Usaha manusia untuk mempertahankan kerajinan yang bisa meringankan pekerjaan di kebun dan pekarangan dilakukan semenjak nenek moyangnya. Pembuatan bika dilakukan secara turun temurun sudah dilakukan oleh penduduk di wilayah perbatasan Indonesia-Filipina. Di pulau Marore pulau di Ujung Utara pulau Sulawesi dan menjadikan pulau terluar menjadikan masyarakat bisa beradaptasi untuk memanfaatkan segala bahan dan potensi di pulau yang jauh dari pusat pemerintahan atau teknologi modern.
Anyaman bika berupa wadah kerajang adalah salah satu pewarisan generasi ke generasi yang mana orang tua memberikan pengetahuan terhadap anaknya dan seterusnya anaknya ke pada cucunya hingga bika yang bahannya dalam alam sekitarnya tetap lestari dipertahankan menjadi alat wadah yang berguna di kebun, pekarangan.
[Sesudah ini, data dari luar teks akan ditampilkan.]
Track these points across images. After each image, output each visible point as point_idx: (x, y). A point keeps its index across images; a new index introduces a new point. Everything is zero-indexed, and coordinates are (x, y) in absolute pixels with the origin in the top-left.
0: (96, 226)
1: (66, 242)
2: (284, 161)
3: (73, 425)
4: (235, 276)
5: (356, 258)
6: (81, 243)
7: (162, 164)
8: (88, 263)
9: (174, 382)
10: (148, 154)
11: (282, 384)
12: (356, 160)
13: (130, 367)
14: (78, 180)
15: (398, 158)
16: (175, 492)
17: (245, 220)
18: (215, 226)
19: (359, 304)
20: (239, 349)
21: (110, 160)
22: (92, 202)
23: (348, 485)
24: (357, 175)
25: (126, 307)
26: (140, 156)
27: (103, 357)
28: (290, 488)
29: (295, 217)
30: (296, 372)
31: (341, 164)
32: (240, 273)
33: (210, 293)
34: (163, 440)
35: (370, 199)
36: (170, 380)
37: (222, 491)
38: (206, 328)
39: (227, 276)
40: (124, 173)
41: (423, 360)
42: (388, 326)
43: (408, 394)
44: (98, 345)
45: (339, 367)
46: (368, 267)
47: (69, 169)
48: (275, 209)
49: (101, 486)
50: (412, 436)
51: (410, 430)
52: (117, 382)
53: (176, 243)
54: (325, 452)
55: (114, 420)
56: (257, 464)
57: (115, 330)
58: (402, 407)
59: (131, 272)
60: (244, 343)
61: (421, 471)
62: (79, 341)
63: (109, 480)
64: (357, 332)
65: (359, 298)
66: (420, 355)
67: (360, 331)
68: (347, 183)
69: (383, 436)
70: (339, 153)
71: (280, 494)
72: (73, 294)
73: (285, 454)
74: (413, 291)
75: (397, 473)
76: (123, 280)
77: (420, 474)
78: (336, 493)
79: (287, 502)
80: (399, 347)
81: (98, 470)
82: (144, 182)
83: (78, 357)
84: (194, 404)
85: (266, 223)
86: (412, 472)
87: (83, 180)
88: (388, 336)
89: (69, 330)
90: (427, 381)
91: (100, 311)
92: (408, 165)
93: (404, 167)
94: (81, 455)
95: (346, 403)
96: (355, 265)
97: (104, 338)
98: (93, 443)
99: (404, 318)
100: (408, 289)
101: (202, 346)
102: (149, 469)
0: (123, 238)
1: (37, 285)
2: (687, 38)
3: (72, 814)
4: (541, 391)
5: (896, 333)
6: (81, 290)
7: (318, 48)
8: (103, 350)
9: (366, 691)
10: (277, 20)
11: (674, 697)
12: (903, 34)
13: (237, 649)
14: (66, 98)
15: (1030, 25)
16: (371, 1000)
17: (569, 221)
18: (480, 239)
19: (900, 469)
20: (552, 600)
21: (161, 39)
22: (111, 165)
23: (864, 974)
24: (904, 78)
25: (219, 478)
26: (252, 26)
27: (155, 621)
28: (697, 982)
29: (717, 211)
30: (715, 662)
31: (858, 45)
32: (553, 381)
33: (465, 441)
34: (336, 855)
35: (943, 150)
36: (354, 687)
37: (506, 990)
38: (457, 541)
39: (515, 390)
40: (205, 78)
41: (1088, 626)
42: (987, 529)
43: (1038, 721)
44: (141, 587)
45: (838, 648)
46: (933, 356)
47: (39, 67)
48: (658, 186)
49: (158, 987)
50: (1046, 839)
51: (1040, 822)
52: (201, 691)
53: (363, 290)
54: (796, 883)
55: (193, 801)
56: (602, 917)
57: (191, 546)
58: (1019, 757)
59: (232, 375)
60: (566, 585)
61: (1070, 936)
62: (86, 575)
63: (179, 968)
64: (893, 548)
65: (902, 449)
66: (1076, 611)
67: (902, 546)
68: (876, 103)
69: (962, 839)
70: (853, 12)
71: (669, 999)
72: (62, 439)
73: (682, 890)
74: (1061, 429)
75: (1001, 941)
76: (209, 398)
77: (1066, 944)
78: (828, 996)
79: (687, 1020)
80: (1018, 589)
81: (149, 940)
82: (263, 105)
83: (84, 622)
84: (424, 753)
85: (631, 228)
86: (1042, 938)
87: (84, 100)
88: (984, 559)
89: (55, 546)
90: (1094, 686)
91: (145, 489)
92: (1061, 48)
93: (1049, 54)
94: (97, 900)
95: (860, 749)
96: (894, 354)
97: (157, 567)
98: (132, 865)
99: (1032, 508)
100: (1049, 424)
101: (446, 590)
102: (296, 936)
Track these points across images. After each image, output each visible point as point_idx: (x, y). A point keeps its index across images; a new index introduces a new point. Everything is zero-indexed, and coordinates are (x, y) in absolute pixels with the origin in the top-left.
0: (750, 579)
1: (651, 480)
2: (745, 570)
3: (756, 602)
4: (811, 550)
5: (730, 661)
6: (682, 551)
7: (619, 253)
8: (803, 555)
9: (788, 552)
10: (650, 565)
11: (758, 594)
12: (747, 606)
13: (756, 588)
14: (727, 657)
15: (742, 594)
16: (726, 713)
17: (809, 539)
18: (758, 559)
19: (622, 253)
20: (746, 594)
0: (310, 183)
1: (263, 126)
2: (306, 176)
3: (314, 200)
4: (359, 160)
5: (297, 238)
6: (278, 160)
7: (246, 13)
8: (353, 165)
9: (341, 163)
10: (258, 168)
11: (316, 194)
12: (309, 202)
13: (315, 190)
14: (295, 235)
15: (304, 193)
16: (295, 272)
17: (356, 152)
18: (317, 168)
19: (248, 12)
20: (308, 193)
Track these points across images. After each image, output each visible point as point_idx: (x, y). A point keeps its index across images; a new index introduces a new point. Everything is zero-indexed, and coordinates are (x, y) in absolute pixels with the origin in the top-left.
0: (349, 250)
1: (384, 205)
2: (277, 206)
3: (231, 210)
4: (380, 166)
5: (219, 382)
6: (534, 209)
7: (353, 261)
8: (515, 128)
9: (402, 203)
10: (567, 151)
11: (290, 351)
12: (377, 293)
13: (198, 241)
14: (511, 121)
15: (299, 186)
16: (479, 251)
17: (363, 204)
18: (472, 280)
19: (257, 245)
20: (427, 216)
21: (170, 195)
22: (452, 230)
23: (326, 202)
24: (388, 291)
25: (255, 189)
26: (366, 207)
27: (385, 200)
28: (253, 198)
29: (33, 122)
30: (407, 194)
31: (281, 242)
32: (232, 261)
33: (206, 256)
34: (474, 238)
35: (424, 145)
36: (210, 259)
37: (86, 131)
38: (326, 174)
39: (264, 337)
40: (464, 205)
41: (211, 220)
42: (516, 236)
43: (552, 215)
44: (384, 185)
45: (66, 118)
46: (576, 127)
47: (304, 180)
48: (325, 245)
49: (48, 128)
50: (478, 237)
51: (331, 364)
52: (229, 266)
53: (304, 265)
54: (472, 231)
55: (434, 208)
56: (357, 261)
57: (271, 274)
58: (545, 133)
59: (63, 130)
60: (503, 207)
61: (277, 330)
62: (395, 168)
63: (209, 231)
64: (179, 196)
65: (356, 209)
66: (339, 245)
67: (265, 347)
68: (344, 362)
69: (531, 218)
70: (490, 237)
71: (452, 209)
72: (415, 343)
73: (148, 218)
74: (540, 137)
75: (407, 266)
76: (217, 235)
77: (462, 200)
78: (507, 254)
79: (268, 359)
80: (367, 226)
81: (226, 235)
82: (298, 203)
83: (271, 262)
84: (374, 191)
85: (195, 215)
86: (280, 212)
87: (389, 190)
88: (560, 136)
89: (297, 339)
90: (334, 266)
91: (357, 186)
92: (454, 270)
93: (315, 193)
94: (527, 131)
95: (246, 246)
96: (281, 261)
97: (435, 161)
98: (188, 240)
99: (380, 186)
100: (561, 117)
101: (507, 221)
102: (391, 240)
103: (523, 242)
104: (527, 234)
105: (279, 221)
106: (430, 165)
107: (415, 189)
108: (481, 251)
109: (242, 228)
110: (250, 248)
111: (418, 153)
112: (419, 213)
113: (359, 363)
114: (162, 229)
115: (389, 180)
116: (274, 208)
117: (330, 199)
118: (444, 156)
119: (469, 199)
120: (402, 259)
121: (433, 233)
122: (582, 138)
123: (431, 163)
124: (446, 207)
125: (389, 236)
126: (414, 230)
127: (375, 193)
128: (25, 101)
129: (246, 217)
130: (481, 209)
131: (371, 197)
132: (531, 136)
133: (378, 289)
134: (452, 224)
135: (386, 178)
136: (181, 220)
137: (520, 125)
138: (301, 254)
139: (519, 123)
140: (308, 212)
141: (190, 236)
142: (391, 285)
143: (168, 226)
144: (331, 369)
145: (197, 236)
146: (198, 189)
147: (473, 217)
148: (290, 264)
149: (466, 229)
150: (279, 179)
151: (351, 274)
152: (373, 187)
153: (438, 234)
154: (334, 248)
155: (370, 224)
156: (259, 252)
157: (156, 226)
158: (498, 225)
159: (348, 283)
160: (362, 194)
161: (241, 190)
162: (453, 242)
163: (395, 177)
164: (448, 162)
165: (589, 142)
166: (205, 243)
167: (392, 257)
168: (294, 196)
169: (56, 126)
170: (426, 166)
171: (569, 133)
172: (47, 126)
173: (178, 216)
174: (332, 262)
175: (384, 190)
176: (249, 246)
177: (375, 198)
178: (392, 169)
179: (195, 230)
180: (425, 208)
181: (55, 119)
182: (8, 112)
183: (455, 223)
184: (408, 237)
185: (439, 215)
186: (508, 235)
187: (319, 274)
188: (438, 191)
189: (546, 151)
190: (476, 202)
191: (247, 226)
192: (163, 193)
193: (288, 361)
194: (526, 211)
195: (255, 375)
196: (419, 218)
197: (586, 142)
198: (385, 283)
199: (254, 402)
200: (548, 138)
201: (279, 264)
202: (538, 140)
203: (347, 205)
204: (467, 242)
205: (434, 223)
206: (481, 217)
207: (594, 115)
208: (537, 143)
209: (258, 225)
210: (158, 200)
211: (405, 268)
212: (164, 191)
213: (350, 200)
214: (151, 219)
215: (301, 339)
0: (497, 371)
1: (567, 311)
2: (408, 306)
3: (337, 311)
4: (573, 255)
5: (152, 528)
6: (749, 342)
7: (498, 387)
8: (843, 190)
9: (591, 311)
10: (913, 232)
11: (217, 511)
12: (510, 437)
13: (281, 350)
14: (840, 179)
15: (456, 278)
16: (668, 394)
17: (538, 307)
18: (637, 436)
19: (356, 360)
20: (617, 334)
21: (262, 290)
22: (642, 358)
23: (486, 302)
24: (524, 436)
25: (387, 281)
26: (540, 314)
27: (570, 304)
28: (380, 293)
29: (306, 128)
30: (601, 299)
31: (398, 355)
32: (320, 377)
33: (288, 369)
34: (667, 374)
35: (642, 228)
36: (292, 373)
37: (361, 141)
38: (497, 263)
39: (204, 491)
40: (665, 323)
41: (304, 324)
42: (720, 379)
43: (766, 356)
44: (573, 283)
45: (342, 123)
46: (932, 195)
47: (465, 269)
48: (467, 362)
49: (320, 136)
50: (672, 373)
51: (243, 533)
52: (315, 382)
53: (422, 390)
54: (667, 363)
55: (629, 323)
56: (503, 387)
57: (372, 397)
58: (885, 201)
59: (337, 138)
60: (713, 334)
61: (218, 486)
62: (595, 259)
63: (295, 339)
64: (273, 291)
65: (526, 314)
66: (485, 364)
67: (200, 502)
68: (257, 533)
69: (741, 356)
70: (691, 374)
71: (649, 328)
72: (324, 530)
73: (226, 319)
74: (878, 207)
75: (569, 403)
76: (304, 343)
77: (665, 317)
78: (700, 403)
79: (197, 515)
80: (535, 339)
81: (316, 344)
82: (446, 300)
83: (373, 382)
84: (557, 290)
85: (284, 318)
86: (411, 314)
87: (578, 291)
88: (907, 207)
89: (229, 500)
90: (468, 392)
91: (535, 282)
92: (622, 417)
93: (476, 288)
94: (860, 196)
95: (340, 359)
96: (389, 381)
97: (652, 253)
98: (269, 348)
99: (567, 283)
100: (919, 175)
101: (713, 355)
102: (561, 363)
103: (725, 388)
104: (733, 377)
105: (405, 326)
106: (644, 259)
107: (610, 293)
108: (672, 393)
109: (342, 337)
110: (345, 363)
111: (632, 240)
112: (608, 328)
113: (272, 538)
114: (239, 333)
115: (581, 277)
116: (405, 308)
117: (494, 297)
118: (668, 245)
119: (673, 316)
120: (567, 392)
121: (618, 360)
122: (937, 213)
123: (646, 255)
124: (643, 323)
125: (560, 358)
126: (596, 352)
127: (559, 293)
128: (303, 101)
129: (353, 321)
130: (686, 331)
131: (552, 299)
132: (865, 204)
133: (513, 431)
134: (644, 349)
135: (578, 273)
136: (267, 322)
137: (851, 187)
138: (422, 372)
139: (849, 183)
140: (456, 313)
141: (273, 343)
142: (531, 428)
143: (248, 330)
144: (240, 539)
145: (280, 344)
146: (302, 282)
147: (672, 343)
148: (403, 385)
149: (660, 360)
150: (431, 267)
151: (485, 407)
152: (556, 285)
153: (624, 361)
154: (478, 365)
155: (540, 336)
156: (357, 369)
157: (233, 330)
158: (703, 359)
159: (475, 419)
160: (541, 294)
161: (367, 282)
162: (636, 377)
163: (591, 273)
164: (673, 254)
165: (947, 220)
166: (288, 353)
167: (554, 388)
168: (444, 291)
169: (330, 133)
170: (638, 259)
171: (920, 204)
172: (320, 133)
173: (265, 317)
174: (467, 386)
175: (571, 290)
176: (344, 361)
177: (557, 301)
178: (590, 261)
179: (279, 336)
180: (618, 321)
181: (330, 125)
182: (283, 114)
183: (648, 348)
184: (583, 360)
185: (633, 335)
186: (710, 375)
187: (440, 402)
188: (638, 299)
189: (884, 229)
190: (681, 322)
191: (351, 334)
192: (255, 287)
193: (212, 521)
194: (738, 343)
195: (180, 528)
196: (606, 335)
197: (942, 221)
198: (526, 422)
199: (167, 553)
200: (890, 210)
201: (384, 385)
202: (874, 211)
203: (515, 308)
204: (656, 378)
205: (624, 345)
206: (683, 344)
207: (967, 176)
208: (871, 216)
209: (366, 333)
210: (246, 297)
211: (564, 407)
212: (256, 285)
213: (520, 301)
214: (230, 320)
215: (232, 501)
Bika adalah wadah tempat menaruh dari memetih hasil dari kebun seperti ubi, batata, kelapa, sayur-sayuran dan buah-buahan. Bika sebutan bahasa sangihe di pulau Marore adalah wadah yang sudah jadi berbentuk keranjang persegi empat dengan lebar 50 cm dan tinggi 120 cm, ada juga yang agak kecil bentuknya tergantung kebutuhan dan kegunaannya.
Pembuatan bika memerlukan keahlian dan ketelitian serta kesabaran, pertama uahe yang dipotong dari kebun atau hutan disekitar tempat tinggal dibelah menjadi dua atau tiga bagian, setelah itu uahe dianyam dengan cara saling menyilang dan diberi rongga dalam anyaman lain dengan ayaman tikar pada umumnya. Penganyaman dilakukan untuk keranjang/wadah, dalam penganyaman diperlukan ketelitihan dan kesabaran agar ayaman terlihat rapi dan kuat nantinya apabila digunakan sebagai wadah.